**Texto extraído:**
>>>
Dejemos de lado las pasiones que siempre nos atormentan y veamos la realidad, la secuencia de lo que ocurre y la frecuencia de cómo suceden esos hechos que nos hacen sentir desde tristeza y cólera, hasta irritación y vergüenza.
En promedio, podemos poner una línea divisoria en 1980 cuando se recupera el camino de una democracia frágil, interrumpida constantemente en eso que denominamos el péndulo entre gobiernos elegidos en votación popular y gobiernos impuestos o dictaduras militares. Ese péndulo se detuvo, pero cierta añoranza por las dictaduras ha estado y se encuentra presente, no por ejemplos propios del pasado, sino por los que han ocurrido en otras naciones. Se llama a eso, inspiración en el autoritarismo, porque “se justificaría para un país como el nuestro” (no lo afirmo como mi opinión, estoy dibujando la escena).
El arquitecto Fernando Belaúnde volvió a palacio de gobierno, del que había sido sacado a empellones y de madrugada, un 28 de julio de 1980 y lo hizo con muchos de los que en 1968, un 3 de octubre, sufrieron los mismos tratos del presidente.
Belaúnde regresó, pero previamente la dictadura militar convocó a una Asamblea Constituyente, sin relación de subordinación al poder dictatorial, y bajo la dirección de Víctor Raúl Haya de la Torre redactó un texto fruto del consenso con diversas colectividades políticas como el Partido Popular Cristiano, liderado por Luis Bedoya Reyes.
La oposición de aquél entonces a la fuerza democrática en la Asamblea Constituyente, era la suma de múltiples grupos de izquierda que se juntaban en cinco partidos de inspiración marxista-leninista (los había trotskistas, pro URSS, pro China y hasta pro Albania; no es broma, así se denominaban). Y alrededor de ellos, nacía una especie de nacionalismo étnico (FRENATRACA frente nacional de trabajadores y campesinos) que a su vez atraía a la Democracia Cristiana, el partido que le dio sustento a muchas de las atrocidades de la dictadura militar velasquista (que ejerció Juan Velasco Alvarado primero y luego Francisco Morales Bermúdez).
La oposición a la dictadura militar velasquista estaba representada en Acción Popular, el Apra y el Partido Popular Cristiano. En la otra vereda, los que apoyaban a la dictadura y tuvieron cuotas de poder, eran las izquierdas.
Esa es la extraña confluencia: dictadura de izquierda, con aliados de izquierda. Esa fuente que desbordó y con ella el comunismo recalcitrante, hizo uso en paralelo -desde 1980- a su violencia política al iniciar la “lucha armada del campo a la ciudad” (terrorismo).
Luego del gobierno del presidente Belaúnde (1980 – 1985), vino el de Alan García I y luego, el de Alberto Fujimori, cuando la escalada de la subversión era incontrolable y cuando la situación económica del país no daba para más.
¿Porqué llegó Fujimori si hasta eses fechas los partidos tenían nuevamente presencia en el quehacer nacional?
<<<
**Problemas y tareas:**
a - Según el texto sobre la política peruana desde 1980, ¿en qué fecha volvió Fernando Belaúnde al palacio de gobierno?
b - Reanuda el texto sobre la política peruana desde 1980 desde el punto en que termina.

**Registros mostrados:**
>>>
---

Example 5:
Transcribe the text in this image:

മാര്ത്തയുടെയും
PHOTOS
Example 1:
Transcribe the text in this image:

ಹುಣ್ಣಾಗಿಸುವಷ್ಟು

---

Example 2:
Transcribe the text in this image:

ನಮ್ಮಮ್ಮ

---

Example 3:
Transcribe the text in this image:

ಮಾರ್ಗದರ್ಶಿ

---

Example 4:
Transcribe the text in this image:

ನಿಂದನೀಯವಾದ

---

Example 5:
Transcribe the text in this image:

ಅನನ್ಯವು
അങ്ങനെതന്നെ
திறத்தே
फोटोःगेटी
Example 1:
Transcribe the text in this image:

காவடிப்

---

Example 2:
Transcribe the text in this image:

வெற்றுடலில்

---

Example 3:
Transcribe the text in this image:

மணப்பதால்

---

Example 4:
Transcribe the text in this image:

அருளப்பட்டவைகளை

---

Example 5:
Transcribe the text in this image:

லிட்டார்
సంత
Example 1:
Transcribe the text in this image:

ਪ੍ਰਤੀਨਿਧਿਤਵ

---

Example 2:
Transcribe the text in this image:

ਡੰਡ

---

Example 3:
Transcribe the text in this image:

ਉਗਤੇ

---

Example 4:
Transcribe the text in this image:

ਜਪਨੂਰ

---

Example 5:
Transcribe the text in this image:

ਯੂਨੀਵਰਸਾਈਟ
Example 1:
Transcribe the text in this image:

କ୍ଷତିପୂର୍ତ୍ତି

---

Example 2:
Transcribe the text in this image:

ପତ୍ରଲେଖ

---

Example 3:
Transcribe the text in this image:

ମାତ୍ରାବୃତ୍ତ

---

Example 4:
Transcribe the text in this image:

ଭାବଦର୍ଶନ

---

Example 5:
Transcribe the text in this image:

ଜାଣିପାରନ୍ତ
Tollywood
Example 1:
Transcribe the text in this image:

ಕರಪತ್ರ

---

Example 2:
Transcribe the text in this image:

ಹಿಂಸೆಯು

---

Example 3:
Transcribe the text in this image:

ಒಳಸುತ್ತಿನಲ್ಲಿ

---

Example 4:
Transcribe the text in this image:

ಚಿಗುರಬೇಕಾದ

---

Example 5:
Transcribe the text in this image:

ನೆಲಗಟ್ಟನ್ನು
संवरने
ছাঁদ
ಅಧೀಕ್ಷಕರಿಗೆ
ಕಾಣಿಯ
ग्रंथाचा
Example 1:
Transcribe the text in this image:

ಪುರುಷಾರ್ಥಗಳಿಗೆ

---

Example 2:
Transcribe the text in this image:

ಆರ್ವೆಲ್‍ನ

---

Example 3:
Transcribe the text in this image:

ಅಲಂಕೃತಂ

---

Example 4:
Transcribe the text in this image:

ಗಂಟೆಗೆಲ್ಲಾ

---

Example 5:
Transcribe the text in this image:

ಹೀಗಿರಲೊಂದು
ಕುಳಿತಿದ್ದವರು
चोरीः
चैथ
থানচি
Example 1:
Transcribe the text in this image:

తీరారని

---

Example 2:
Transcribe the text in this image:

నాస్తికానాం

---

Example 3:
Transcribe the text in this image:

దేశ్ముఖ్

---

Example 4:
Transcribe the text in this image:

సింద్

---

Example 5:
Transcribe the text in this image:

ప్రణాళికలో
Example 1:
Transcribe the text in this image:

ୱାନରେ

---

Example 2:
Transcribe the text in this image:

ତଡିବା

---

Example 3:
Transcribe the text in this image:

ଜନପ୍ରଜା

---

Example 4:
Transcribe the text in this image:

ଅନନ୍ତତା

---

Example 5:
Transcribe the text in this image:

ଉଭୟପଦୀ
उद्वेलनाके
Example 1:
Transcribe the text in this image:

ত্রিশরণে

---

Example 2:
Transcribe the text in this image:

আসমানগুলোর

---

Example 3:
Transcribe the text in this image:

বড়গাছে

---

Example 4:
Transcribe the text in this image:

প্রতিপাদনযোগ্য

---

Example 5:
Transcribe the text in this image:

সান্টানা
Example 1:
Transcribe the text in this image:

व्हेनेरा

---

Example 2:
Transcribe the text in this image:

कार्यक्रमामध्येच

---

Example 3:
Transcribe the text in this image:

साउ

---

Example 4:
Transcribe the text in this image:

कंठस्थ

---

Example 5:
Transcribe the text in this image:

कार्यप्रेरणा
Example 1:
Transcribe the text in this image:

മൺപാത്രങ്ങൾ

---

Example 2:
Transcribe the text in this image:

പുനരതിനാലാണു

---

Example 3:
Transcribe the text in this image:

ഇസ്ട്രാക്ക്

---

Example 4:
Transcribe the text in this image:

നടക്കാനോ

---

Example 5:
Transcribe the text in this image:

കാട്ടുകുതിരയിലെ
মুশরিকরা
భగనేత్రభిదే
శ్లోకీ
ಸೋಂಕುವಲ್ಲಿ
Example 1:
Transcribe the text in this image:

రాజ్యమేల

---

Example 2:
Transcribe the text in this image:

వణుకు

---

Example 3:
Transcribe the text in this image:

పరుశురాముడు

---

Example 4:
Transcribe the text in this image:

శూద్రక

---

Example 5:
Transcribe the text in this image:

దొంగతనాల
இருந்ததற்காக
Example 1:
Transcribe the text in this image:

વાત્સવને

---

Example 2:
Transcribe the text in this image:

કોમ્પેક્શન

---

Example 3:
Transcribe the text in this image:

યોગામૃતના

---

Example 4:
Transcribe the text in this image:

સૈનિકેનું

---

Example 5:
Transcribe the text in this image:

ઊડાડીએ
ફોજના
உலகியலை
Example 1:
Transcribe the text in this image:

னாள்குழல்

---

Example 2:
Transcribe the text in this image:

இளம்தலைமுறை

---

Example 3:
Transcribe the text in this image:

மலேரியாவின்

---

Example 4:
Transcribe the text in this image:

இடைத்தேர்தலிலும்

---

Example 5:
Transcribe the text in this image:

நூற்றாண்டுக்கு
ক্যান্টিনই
<<<
**Resultados obtenidos:**
a - El 28 de julio de 1980.

b -
Hay varias explicaciones pero tal vez la más cierta es que “cansados de los mismos de siempre y cansados de escuchar lo mismo de siempre” los ciudadanos fueron viendo que era posible hacer un “cambio” y ese cambio lo encarnaba un “chinito” (bajo el concepto popular de trabajador, chambero, honesto, estudioso, de pocas palabras, etc.). Y así la “bola” (rumor, aviso fuera del habla y habla, del boca a boca) que se había sembrado en algunos lugares, comenzó a crecer con el Tsunami Fujimori que subió rápidamente hasta colocarse frente a otro candidato que con muchos pergaminos, cometió el error de no traducir el sentimiento y el anhelo de aquellos tiempos: Mario Vargas Llosa.
¿Cómo fue expandiéndose la idea de creer en Fujimori? Los medios y la campaña confrontacional lo hicieron como siempre, pero esta vez, atacando al círculo de Vargas Llosa (Acción Popular del arquitecto Belaúnde, al PPC de Luis Bedoya y a los empresarios que se juntaron para organizar una gran plataforma de ideas y propuestas). A ello se le puede sumar la campaña muy agresiva del Apra de entonces, que se enfiló contra Vargas Llosa de manera fulminante.
Fujimori fue la antesala de lo que se llama “outsider” y si bien durante dos años aproximadamente resistió y se hizo de acciones en cierta forma conciliadoras, tuvo algunas razones para romper con el sistema democrático: el terrorismo, la falta de unidad, el caos político y la crisis económica. Esos males impactaban enormemente en la población y todos los indicadores así lo reflejaban. En consecuencia, era necesario dar un gran giro y tomar decisiones duras e inmediatas.
Los juicios de valor, cada uno los tiene que analizar, porque a partir del denominado autogolpe de Fujimori, la historia ya no sería la misma, porque surgirían dos grandes espacios de pelea: los anti y los pro fujimoristas.
Sin embargo, pasado el tiempo del gobierno de Fujimori I y Fujimori II, algo sucedió luego de la llegada de Alejandro Toledo a la presidencia, porque pudo juntar a representantes de otros grupos (sobretodo de los que estuvieron con Vargas Llosa años antes). Esto ocurrió inmediatamente después de la renuncia de Fujimori II y la temporal presidencia de Valentín Paniagua.
Algo pasó para que volviera un partido tradicional al poder –luego de Toledo-, en una lucha intensa contra todas las facciones izquierdistas que apuntaban hacia Alfonso Barrantes, quien fuera Alcalde de la Ciudad de Lima. Algo pasó que se volvió a encender la lámpara de los partidos políticos como preferencia ciudadana y así regresó Alan García II y un renovado partido aprista.
Hagamos una distinción: los partidos tradicionales por un lado (con ideas, programa, doctrina y liderazgos) y los partidos electoreros (con publicidad y apuntando a un caudillo). En los electoreros o de temporada electoral se encontraba el de Toledo, como luego fueron los de Humala, Kuczynski, Vizcarra, Sagasti y Castillo.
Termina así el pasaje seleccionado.